Copy Markdown View Source

Diagnostic detector for demographic-laden disagreement across member outputs.

Inspired by the Bias Detector component in Wu et al. Council Mode (arXiv:2604.02923). The paper observes that when heterogeneous models disagree, the disagreement sometimes correlates with demographic axes (gender, ethnicity, religion, age, ability). This module surfaces that correlation as a structured report.

Diagnostic only — does not mitigate. Reading the report is on you.

Backends

  • :lexicon (default) — substring/regex match against a built-in term list per axis. Cheap. False-positive prone (any neutral mention of "women" or "Christians" trips it).

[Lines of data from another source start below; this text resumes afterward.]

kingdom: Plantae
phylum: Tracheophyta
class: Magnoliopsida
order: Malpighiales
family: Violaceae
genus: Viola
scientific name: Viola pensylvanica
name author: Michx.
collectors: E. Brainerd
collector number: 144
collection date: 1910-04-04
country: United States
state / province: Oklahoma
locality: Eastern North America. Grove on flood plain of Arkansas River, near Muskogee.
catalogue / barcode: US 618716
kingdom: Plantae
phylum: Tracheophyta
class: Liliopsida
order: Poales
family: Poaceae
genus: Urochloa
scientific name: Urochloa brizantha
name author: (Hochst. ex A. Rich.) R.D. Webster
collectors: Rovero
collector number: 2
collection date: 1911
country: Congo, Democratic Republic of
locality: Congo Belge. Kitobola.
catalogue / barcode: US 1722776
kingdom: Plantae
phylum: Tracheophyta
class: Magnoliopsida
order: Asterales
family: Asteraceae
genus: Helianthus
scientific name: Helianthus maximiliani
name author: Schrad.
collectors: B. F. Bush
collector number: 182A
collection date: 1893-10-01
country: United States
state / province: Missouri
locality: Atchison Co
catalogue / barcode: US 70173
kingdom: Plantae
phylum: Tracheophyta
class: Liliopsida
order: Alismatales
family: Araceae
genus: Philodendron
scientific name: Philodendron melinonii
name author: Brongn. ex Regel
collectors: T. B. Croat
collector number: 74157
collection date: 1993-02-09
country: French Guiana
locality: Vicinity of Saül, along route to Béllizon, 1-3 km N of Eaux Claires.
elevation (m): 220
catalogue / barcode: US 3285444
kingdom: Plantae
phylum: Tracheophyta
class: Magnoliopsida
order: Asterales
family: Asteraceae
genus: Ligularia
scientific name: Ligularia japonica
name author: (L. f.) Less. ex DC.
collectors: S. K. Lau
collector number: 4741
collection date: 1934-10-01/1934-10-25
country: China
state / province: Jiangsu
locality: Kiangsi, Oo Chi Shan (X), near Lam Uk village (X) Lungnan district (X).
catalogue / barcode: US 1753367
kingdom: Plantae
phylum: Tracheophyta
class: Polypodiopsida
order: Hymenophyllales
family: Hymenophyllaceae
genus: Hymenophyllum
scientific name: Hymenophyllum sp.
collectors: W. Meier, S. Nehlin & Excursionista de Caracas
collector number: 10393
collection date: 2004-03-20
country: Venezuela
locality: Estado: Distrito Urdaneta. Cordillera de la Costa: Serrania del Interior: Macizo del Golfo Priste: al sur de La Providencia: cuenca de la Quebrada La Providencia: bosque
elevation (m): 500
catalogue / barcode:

Ship a default lexicon; users can extend or replace it.

Future backends planned: :llm_judge (separate LLM rates the disagreement), :embedding_cluster (cluster responses, correlate cluster membership with demographic phrasing).

Usage

member_results = %{
  a: %CouncilEx.MemberResult{
    status: :ok,
    response: %CouncilEx.Response{content: "..."}
  },
  b: %CouncilEx.MemberResult{...}
}

report = CouncilEx.BiasDetector.analyze(member_results)
# %{
#   flagged: true,
#   axes: [%{axis: :gender, score: 0.5, evidence: [...]}, ...],
#   baseline_disagreement: 0.4
# }

Report shape

  • :flagged — boolean. True if any axis crosses the threshold (default 0.3).
  • :axes — list of %{axis, score, evidence} per axis where members differ in coverage of demographic terms. :score is coverage_variance ∈ [0, 1]. :evidence is a list of {member_id, [matched_terms]}.
  • :baseline_disagreement — content-similarity proxy across all members (Jaccard over token sets, 0 = identical, 1 = no overlap). High baseline + low axis scores = members disagree on substance, not demographics.

Summary

Functions

Analyze member results and return a bias report.

Returns the default lexicon. Pass your own via :lexicon opt to analyze/2.

Types

axis()

@type axis() :: :gender | :ethnicity | :religion | :age | :ability | atom()

report()

@type report() :: %{
  flagged: boolean(),
  axes: [%{axis: axis(), score: float(), evidence: [{atom(), [String.t()]}]}],
  baseline_disagreement: float()
}

Functions

analyze(member_results, opts \\ [])

@spec analyze(
  %{required(atom()) => CouncilEx.MemberResult.t()},
  keyword()
) :: report()

Analyze member results and return a bias report.

Options

  • :lexicon%{axis => [terms]} to override the default.
  • :threshold — float 0.0..1.0. Axes scoring above this set :flagged => true for the whole report. Default 0.3.
  • :backend:lexicon (default). Reserved for future backends.

default_lexicon()

@spec default_lexicon() :: %{required(axis()) => [String.t()]}

Returns the default lexicon. Pass your own via :lexicon opt to analyze/2.